Jack and Ralph have different ideas of how the tribe should function. This ultimately leads to arguments between them. “‘But I shall! Next time! I’ve got to get a barb on this spear! We wounded a pig and the spear fell out. If we could only make barbs–’ ‘We need Shelters.’

Suddenly Jack shouted in rage. ‘Are you accusing– ?’ ‘All I’m saying is we’ve worked dashed hard. That’s all”’ (Lord of the Flies, William Golding, page 52). In this quote, Jack is stating how he and his hunters almost caught a pig for them to eat. Unfortunately for him, Ralph reprimands him by saying that shelters are more important than meat. This makes Jack angry and he continues obsessing over the meat. “‘There was a ship. Out there. You said you’d keep the fire going and you let it out!’ He took a step toward Jack, who turned and faced him. ‘They might have seen us. We might have gone home–”’ (page 70). This quote occurs right after Jack and his hunters abandon the fire to go hunting. Although they do catch a pig, they let the fire go out; to make matters worse, Ralph and the others actually see a ship. Therefore, Ralph blames Jack for letting the fire go out. After all their arguments, a fierce rivalry develops between Jack and Ralph.
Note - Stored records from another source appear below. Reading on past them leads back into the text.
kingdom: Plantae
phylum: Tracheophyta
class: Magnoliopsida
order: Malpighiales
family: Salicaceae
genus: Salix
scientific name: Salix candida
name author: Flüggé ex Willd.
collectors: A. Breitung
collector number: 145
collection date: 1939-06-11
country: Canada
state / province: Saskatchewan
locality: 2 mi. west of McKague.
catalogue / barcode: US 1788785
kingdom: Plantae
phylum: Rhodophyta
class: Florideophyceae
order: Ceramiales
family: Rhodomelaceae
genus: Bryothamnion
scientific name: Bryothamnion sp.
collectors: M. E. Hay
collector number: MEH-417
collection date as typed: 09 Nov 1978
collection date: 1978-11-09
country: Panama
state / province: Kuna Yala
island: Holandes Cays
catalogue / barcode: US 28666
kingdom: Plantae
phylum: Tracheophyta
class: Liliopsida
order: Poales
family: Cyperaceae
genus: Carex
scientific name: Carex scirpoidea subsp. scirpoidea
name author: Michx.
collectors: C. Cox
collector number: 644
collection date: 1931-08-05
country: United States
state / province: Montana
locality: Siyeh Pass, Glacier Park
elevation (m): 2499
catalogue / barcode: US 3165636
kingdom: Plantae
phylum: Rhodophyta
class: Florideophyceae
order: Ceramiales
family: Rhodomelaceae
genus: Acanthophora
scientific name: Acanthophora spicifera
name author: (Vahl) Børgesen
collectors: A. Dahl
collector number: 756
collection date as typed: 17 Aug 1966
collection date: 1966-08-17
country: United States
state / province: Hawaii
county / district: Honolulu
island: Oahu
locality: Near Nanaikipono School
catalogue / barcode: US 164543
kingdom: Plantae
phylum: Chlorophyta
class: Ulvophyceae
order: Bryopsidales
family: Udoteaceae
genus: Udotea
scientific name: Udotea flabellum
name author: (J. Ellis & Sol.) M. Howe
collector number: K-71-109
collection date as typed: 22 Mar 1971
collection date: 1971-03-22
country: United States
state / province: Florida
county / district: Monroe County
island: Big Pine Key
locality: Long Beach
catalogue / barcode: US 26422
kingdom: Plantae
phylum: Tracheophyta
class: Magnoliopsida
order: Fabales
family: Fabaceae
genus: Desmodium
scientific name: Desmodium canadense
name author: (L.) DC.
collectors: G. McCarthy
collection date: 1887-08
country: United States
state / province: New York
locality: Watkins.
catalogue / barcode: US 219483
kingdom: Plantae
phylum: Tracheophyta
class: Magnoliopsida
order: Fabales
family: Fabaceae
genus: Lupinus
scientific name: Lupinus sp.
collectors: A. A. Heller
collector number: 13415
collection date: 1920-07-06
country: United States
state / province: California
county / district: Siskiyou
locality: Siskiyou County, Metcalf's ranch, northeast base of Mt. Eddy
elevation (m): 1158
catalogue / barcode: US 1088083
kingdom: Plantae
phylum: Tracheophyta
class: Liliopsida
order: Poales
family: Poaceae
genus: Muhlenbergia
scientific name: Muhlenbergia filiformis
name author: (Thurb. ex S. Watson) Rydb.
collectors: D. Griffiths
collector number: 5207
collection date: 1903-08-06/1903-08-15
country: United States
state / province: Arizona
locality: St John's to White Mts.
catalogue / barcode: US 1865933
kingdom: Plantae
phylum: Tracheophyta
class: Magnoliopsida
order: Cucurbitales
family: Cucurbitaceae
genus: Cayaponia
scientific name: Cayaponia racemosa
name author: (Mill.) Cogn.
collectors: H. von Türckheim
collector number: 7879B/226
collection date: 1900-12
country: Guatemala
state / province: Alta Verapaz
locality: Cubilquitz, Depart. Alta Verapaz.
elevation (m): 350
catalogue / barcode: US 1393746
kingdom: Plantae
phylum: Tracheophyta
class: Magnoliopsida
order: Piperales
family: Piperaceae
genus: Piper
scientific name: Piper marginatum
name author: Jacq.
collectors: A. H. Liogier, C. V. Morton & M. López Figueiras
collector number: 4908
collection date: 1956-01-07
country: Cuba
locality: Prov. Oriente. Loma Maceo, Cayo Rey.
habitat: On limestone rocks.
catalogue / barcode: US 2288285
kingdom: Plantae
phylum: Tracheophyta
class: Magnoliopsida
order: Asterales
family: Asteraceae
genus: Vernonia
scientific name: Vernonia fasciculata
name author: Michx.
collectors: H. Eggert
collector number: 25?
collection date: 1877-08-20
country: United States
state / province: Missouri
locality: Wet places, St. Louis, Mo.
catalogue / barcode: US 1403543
Jack and Ralph are both natural leaders, but there can only be one chief. This makes Jack resentful because he thinks that he would be a better chief. “‘He gave orders, sang, whistled, threw remarks at the silent Ralph–remarks that did not need an answer, and therefore could not invite a snub, and still Ralph was silent”’ Being a mean type of person, Jack asserts his authority by throwing cruel remarks at Ralph. To his anger, Ralph doesn’t respond. ‘“He’s not a hunter. He’d never gave got us meat. He isn’t a prefect and we don’t know anything about him. He just gives orders and expects people to obey him for nothing. All this talk–”’(page 126). Because he is discontent with the way Ralph is running things, Jack calls an assembly and he asks the tribe to vote on who should be the leader. No one votes for him, so he runs off into the forest by himself.

After Jack runs off by himself, there are also quite a few boys who follow him. So Jack and the other boys form their own tribe. Jack is mostly concerned with hunting to get meat, so his tribe hunts and kills a pig; unfortunately, they have no fire to cook the meat and in this quote, they plan to steal fire from Ralph’s tribe “‘We’ll raid them and take fire. There must be four of you; Henry and you, Robert and Maurice. We’ll put on paint and sneak up; Roger can snatch a branch while I say what I want. The rest of you can get this back to where we were. We’ll build the fire there. And after that–”’. ‘“Who’s going to join my tribe?”’(page 150). A few days after the tribe splits in two, Jack has a party for his tribe. He invites everyone, including Piggy and Ralph, so they attend. When they get to the party, Jack gives them both big pieces of meat. After they eat, he asks them if they want to join his tribe but they refuse. After Piggy and Ralph refuse to join Jacks’ tribe, they go into a frenzied dance and kill SimonPolitical division can be a powerful thing; in the U.S. government, it causes large debates. In Lord of the Flies by William Golding, it led to the deaths of Piggy and Simon. And although it did indirectly help get them off the island in the end, it caused much turmoil within the tribes.